E.g. Uber is not building more features into their core product. Instead they are working on infra and people are building more. It’s a low risk way to be hands on with AI and learn. But also the codebase is too big for the context window, building separate things is easier. Plus: anything related to AI gets funded faster.

Taking AI infra seriously is not well understood. We’re learning from each other.

Keynote — Kitze

This talk was fast paced and very enjoyable. I can recommend watching it. (See the AIE Europe Day 1: Keynotes … starting at 8:08:46)

Photo of Kitze speaking

It Ain’t Broke: Why Software Fundamentals Matter More Than Ever — Matt Pocock

With the new paradigm (AI), we should probably chuck out the old rules to make room for new ones, right? There’s a “specs to code” movement where you write the spec and have the AI do the coding. You don’t look at the code. If there is a problem with the code, you go back to the spec and try again. This is driven by the idea that code is cheap.

But ignoring the code doesn’t work. A bad codebase is one that is hard to change. The Pragmatic Programmer has a chapter on software entropy. It basically means that if you do not pay enough attention to the design of the whole system, the codebase will become worse and worse. And this was exactly what he was seeing when he was running the compiler again and again when using specs to code.

Bad code is the most expensive it has ever been. Good codebases matter more than ever.

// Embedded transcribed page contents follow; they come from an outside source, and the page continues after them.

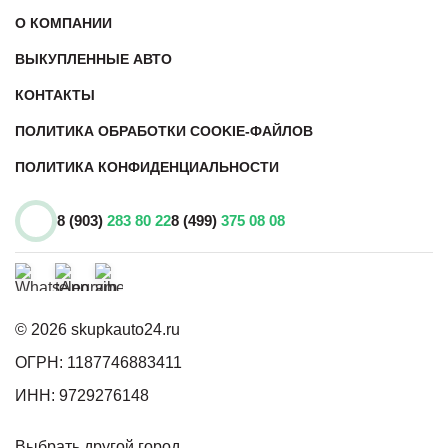
О КОМПАНИИ
ВЫКУПЛЕННЫЕ АВТО
КОНТАКТЫ
ПОЛИТИКА ОБРАБОТКИ COOKIE-ФАЙЛОВ
ПОЛИТИКА КОНФИДЕНЦИАЛЬНОСТИ
8 (903)
283 80 22
8 (499)
375 08 08
© 2026 skupkauto24.ru
ОГРН: 1187746883411
ИНН: 9729276148
Выбрать другой город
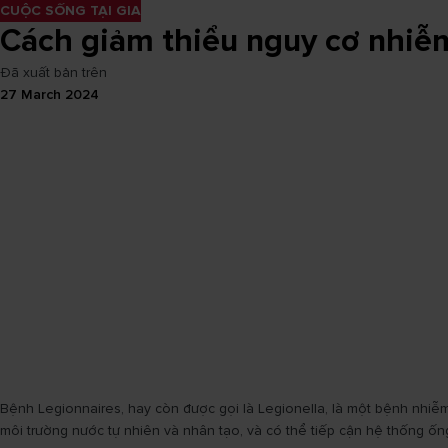
CUỘC SỐNG TẠI GIA
Cách giảm thiểu nguy cơ nhiễm
Đã xuất bản trên
27 March 2024
Bệnh Legionnaires, hay còn được gọi là Legionella, là một bệnh nhiễm
môi trường nước tự nhiên và nhân tạo, và có thể tiếp cận hệ thống ố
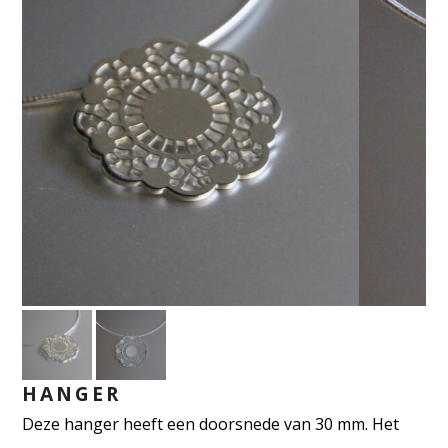
HANGER
Deze hanger heeft een doorsnede van 30 mm. Het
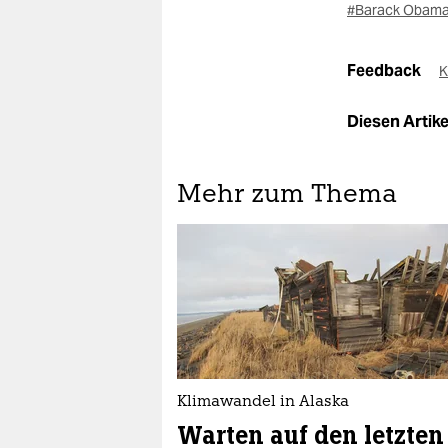
#Barack Obam
Feedback
K
Diesen Artikel
Mehr zum Thema
Klimawandel in Alaska
Warten auf den letzten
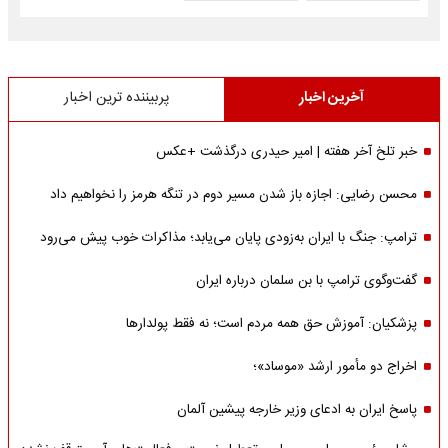
آخرین اخبار
پربیننده ترین اخبار
خبر تلخ آخر هفته | امیر حیدری درگذشت +عکس
محسن رضایی: اجازه باز شدن مسیر دوم در تنگه هرمز را نخواهیم داد
ترامپ: جنگ با ایران به‌زودی پایان می‌یابد؛ مذاکرات خوب پیش می‌رود
گفت‌وگوی ترامپ با بن سلمان درباره ایران
پزشکیان: آموزش حق همه مردم است؛ نه فقط پولدارها
اخراج دو مأمور ارشد «موساد»؛
پاسخ ایران به ادعای وزیر خارجه پیشین آلمان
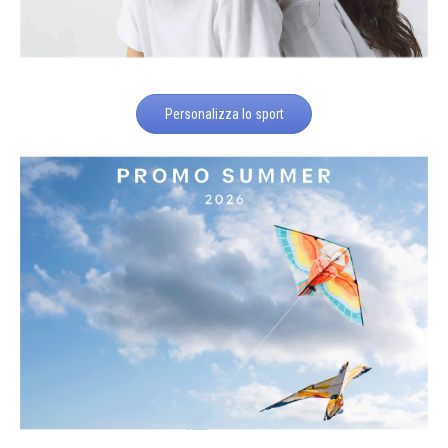
Personalizza lo sport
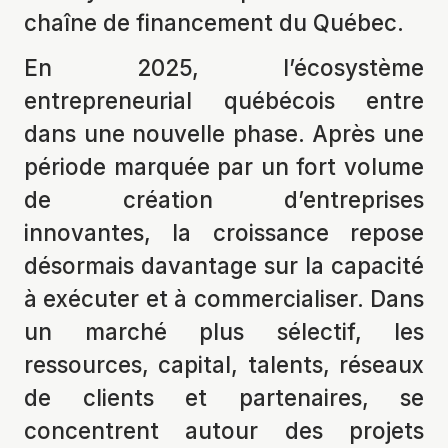
chaîne de financement du Québec.
En 2025, l’écosystème
entrepreneurial québécois entre
dans une nouvelle phase. Après une
période marquée par un fort volume
de création d’entreprises
innovantes, la croissance repose
désormais davantage sur la capacité
à exécuter et à commercialiser. Dans
un marché plus sélectif, les
ressources, capital, talents, réseaux
de clients et partenaires, se
concentrent autour des projets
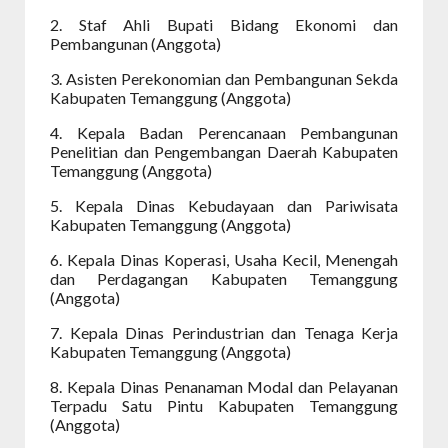
2. Staf Ahli Bupati Bidang Ekonomi dan
Pembangunan (Anggota)
3. Asisten Perekonomian dan Pembangunan Sekda
Kabupaten Temanggung (Anggota)
4. Kepala Badan Perencanaan Pembangunan
Penelitian dan Pengembangan Daerah Kabupaten
Temanggung (Anggota)
5. Kepala Dinas Kebudayaan dan Pariwisata
Kabupaten Temanggung (Anggota)
6. Kepala Dinas Koperasi, Usaha Kecil, Menengah
dan Perdagangan Kabupaten Temanggung
(Anggota)
7. Kepala Dinas Perindustrian dan Tenaga Kerja
Kabupaten Temanggung (Anggota)
8. Kepala Dinas Penanaman Modal dan Pelayanan
Terpadu Satu Pintu Kabupaten Temanggung
(Anggota)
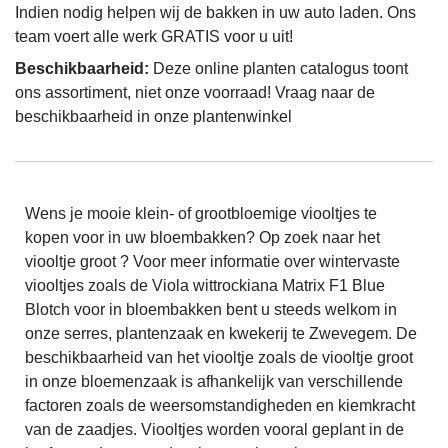
Indien nodig helpen wij de bakken in uw auto laden. Ons
team voert alle werk GRATIS voor u uit!
Beschikbaarheid:
Deze online planten catalogus toont
ons assortiment, niet onze voorraad! Vraag naar de
beschikbaarheid in onze plantenwinkel
Wens je mooie klein- of grootbloemige viooltjes te
kopen voor in uw bloembakken? Op zoek naar het
viooltje groot ? Voor meer informatie over wintervaste
viooltjes zoals de Viola wittrockiana Matrix F1 Blue
Blotch voor in bloembakken bent u steeds welkom in
onze serres, plantenzaak en kwekerij te Zwevegem. De
beschikbaarheid van het viooltje zoals de viooltje groot
in onze bloemenzaak is afhankelijk van verschillende
factoren zoals de weersomstandigheden en kiemkracht
van de zaadjes. Viooltjes worden vooral geplant in de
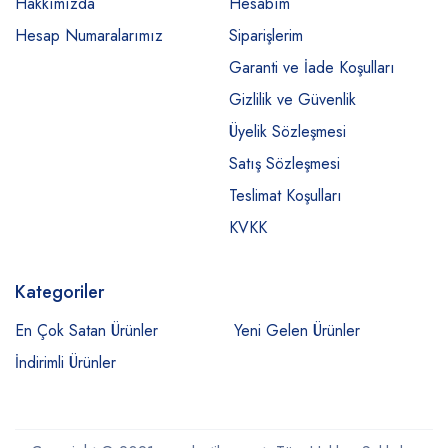
Hakkımızda
Hesabım
Hesap Numaralarımız
Siparişlerim
Garanti ve İade Koşulları
Gizlilik ve Güvenlik
Üyelik Sözleşmesi
Satış Sözleşmesi
Teslimat Koşulları
KVKK
Kategoriler
En Çok Satan Ürünler
Yeni Gelen Ürünler
İndirimli Ürünler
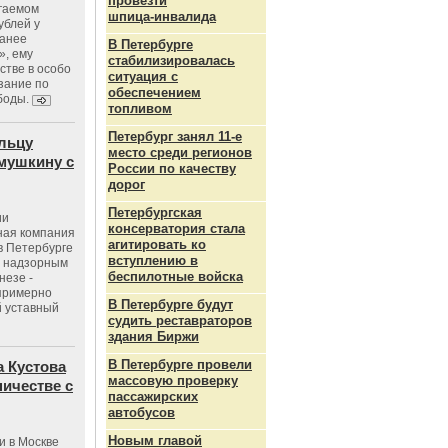
провезти
агаемом
шпица‑инвалида
ублей у
ранее
В Петербурге
», ему
стабилизировалась
тве в особо
ситуация с
зание по
обеспечением
боды.
топливом
Петербург занял 11-е
льцу
место среди регионов
мушкину с
России по качеству
дорог
Петербургская
ии
консерватория стала
ная компания
агитировать ко
в Петербурге
вступлению в
с надзорным
беспилотные войска
незе -
 примерно
В Петербурге будут
 уставный
судить реставраторов
здания Биржи
В Петербурге провели
 Кустова
массовую проверку
ичестве с
пассажирских
автобусов
Новым главой
и в Москве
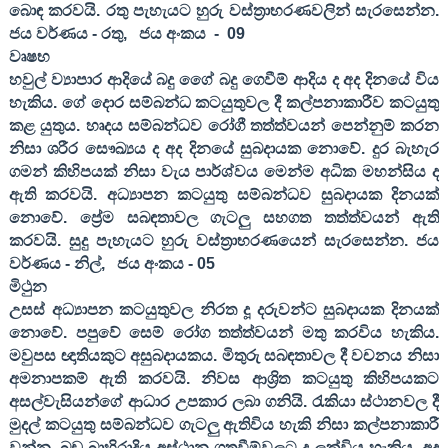
බොඳ කරවයි. රතු පැහැයට හුරු වස්ත්‍රාභරණවලින් සැරසෙන්න.
ජය වර්ණය - රතු
,
ජය අංකය
-
09
වෘෂභ
හවුල් ව්‍යාපාර ආදියේ බදු ගෙේ බදු ගෙවීම් ආදිය ද අද දිනයේ විය
හැකිය. ගේ දොර සම්බන්ධ කටයුතුවල දී කල්පනාකාරීව කටයුතු
කළ යුතුය. හෘදය සම්බන්ධව රෝගී තත්ත්වයන් පෙන්නුම් කරන
නිසා ශරීර සෞඛ්‍යය ද අද දිනයේ සුබදායක නොවේ. දුර බැහැර
ගමන් කිහිපයක් නිසා වැය පාර්ශ්වය මෙන්ම අධික මහන්සිය ද
ඇති කරවයි. අධ්‍යාපන කටයුතු සම්බන්ධව සුබදායක දිනයක්
නොවේ. ප්‍රේම සබඳතාවල ගැටලු සහගත තත්ත්වයන් ඇති
කරවයි. සුදු පැහැයට හුරු වස්ත්‍රාභරණයෙන් සැරසෙන්න. ජය
වර්ණය - නිල්
,
ජය අංකය -
05
මිථුන
උසස් අධ්‍යාපන කටයුතුවල නිරත දූ දරුවන්ට සුබදායක දිනයක්
නොවේ. පපුවේ සෙම් රෝග තත්ත්වයන් මතු කරවිය හැකිය.
මවුපස ඥාතියකුට අසුබදායකය. මිතුරු සබඳතාවල දී වචනය නිසා
අමනාපකම් ඇති කරවයි. නිවස ආශ්‍රිත කටයුතු කිහිපයකට
අසල්වැසියන්ගේ ආධාර උපකාර ලබා ගනියි. රැකියා ස්ථානවල දී
මුදල් කටයුතු සම්බන්ධව ගැටලු ඇතිවිය හැකි නිසා කල්පනාකාරී
වන්න. බඩු බාහිරාදිය අස්ථාන ගතවීම්වලට ද ලක්විය හැකිය. අද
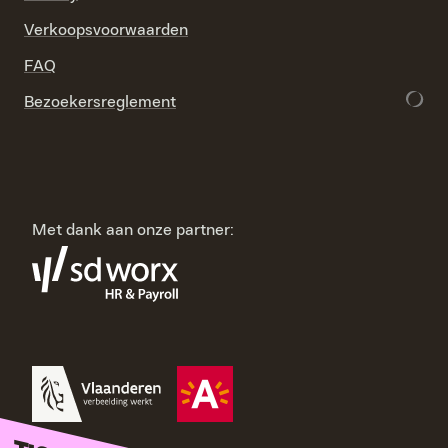
Verkoopsvoorwaarden
FAQ
Bezoekersreglement
Met dank aan onze partner:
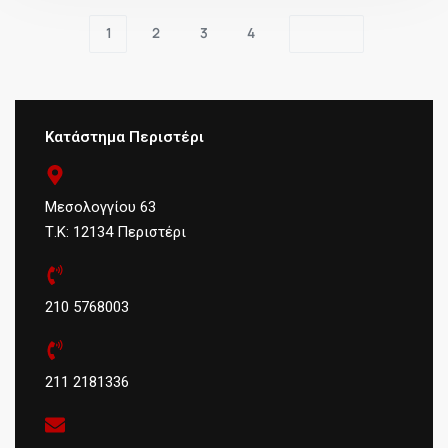
1
2
3
4
Κατάστημα Περιστέρι
Μεσολογγίου 63
Τ.Κ: 12134 Περιστέρι
210 5768003
211 2181336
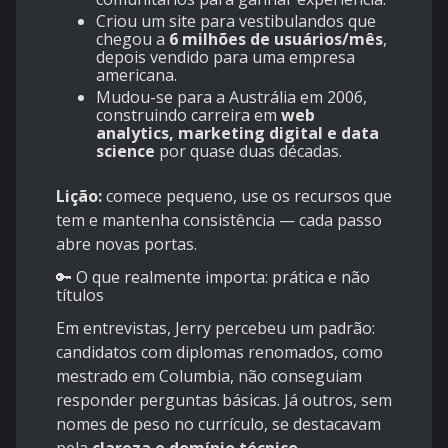
Criou um site para vestibulandos que
chegou a
6 milhões de usuários/mês
,
depois vendido para uma empresa
americana.
Mudou-se para a Austrália em 2006,
construindo carreira em
web
analytics, marketing digital e data
science
por quase duas décadas.
Lição:
comece pequeno, use os recursos que
tem e mantenha consistência — cada passo
abre novas portas.
🔑 O que realmente importa: prática e não
títulos
Em entrevistas, Jerry percebeu um padrão:
candidatos com diplomas renomados, como
mestrado em Columbia, não conseguiam
responder perguntas básicas. Já outros, sem
nomes de peso no currículo, se destacavam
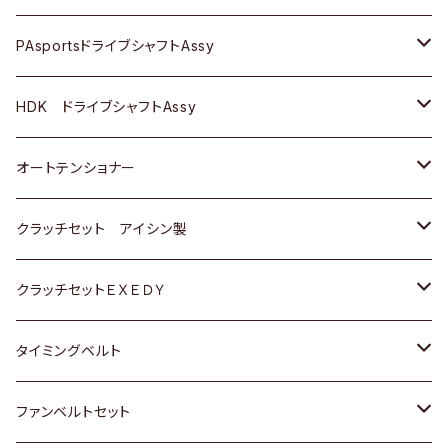
スバル
スバル
三菱
マツダ
ダイハツ
ダイハツ
スズキ
ＢＥＮＺ
ＢＥＮＺ
PAsportsドライブシャフトAssy
ＢＥＮＺ
スバル
三菱
マツダ
マツダ
日産
ＢＭＷ
ＢＭＷ
トヨタ
HDK ドライブシャフトAssy
スバル
三菱
三菱
いすゞ
GOLF
ＷＡＧＥＮ
ホンダ
スズキ
オートテンショナー
スバル
スバル
ダイハツ
ＷＡＧＥＮ
ＶＯＬＶＯ
スズキ
ダイハツ
トヨタ
クラッチセット アイシン製
マツダ
アストロ（シボレー）
日産
日産
ホンダ
クラッチセットＥＸＥＤＹ
三菱
クライスラー
ダイハツ
ホンダ
スズキ
ホンダ
タイミングベルト
スバル
マツダ
マツダ
ダイハツ
スズキ
トヨタ
ファンベルトセット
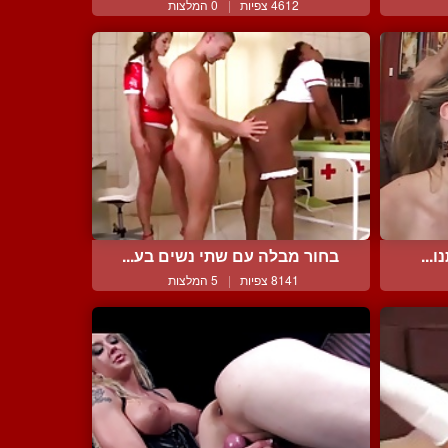
4612 צפיות
|
0 המלצות
...
בחור מבלה עם שתי נשים בע...
8141 צפיות
|
5 המלצות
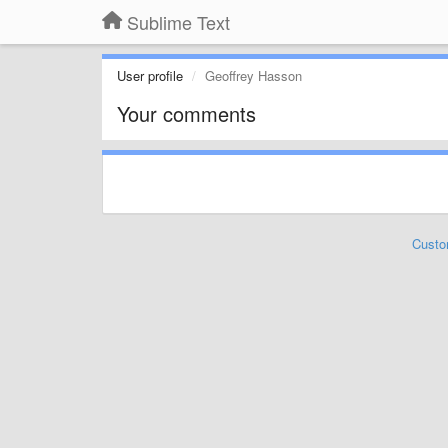
Sublime Text
User profile
Geoffrey Hasson
Your comments
Custo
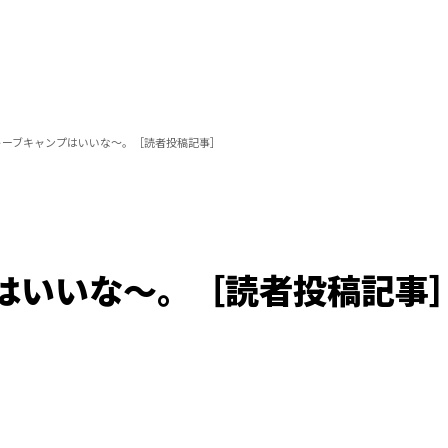
トーブキャンプはいいな～。［読者投稿記事］
はいいな～。［読者投稿記事
Loaded
:
100.00%
/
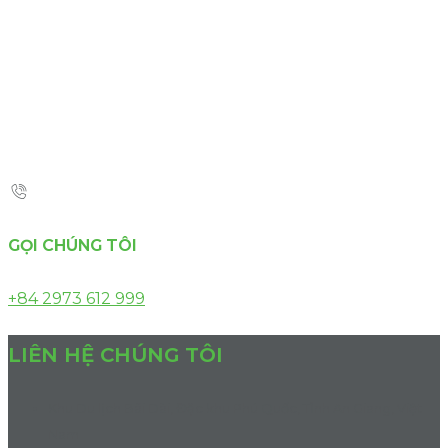
GỌI CHÚNG TÔI
+84 2973 612 999
LIÊN HỆ CHÚNG TÔI
Khu Du lịch Bãi Dài, Đặc khu Phú Quốc, Tỉnh An Giang, Việt
Nam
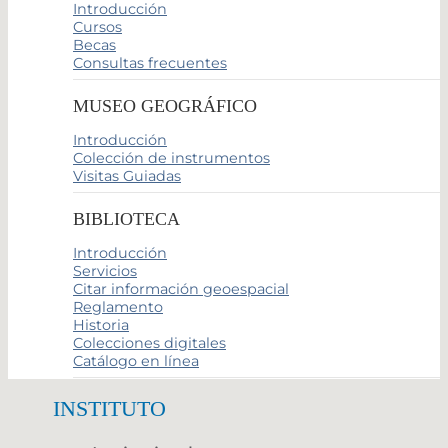
Introducción
Cursos
Becas
Consultas frecuentes
MUSEO GEOGRÁFICO
Introducción
Colección de instrumentos
Visitas Guiadas
BIBLIOTECA
Introducción
Servicios
Citar información geoespacial
Reglamento
Historia
Colecciones digitales
Catálogo en línea
INSTITUTO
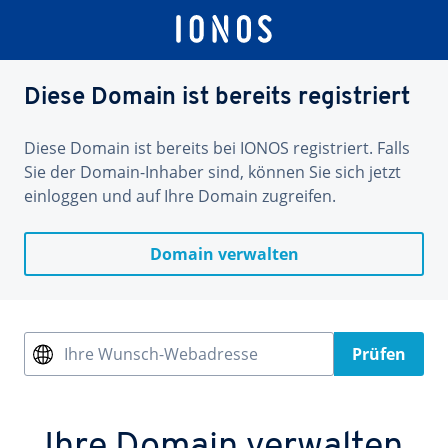
Diese Domain ist bereits registriert
Diese Domain ist bereits bei IONOS registriert. Falls
Sie der Domain-Inhaber sind, können Sie sich jetzt
einloggen und auf Ihre Domain zugreifen.
Domain verwalten
Ihre Wunsch-Webadresse
Prüfen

Software fundamentals matter more than ever

Common failure modes and how to avoid them by going back to old software practices:

The AI didn’t do what I wanted
No-one knows exactly what they want. There is a communication barrier between you and the AI. The Design Of Design speaks about “the design concept”: the idea of what you are building. You and the AI don’t share a design concept. Hence the /grill-me skill. Works towards a shared understanding. Use his other skills to generate a Product Requirements Document or issues. (See Matt’s skills repository for the skills mentioned in this talk.)
The AI is way too verbose
You also see that in the interaction between a developer and a domain expert. You need to establish shared language. Domain Driven Design also needs a ubiquitous language. In our case this is essentially a Markdown file with concepts and what they mean. Use the /ubiquitous-language skill. This generates a file (UBIQUITOUS_LANGUAGE.md) with tables with terminology.
Code that doesn’t work
Use feedback loops: static types, browser access to look around, automated tests.
Doing way too much
The Pragmatic Programmer calls this “outrunning your headlights”. The rate of feedback is your speed limit. Related skill /tdd: write test, make test pass. However, testing is hard (how big of a unit do you want to test, what to mock, what behaviour to test, etc). Good codebases are easy to test. (Because of better feedback loops and more clear boundaries.) Use deep modules: few modules with lots of functionality but simple interfaces.
Deep modules vs Shallow modules

Matt Pocock about deep vs shallow modules

AI does not understand my code
Again, use deep modules. Easier for the AI to understand the design. How to go from shallow to deep modules? Use the /improve-codebase-architecture skill.
My brain hurts
The human cannot keep up. Again: deep modules make it simpler for you to understand the codebase. You can treat these modules as grey boxes. The AI can handle what’s in the blob. Design the interface but delegate the implementation.
Invest in the design of the system every day
—Kent Beck, Extreme Programming Explained

Code is not cheap, it is important. If we think of AI as a programmer, you need someone above that, thinking on the strategic level. And that’s you! And that’s why fundamental software development skills are still important.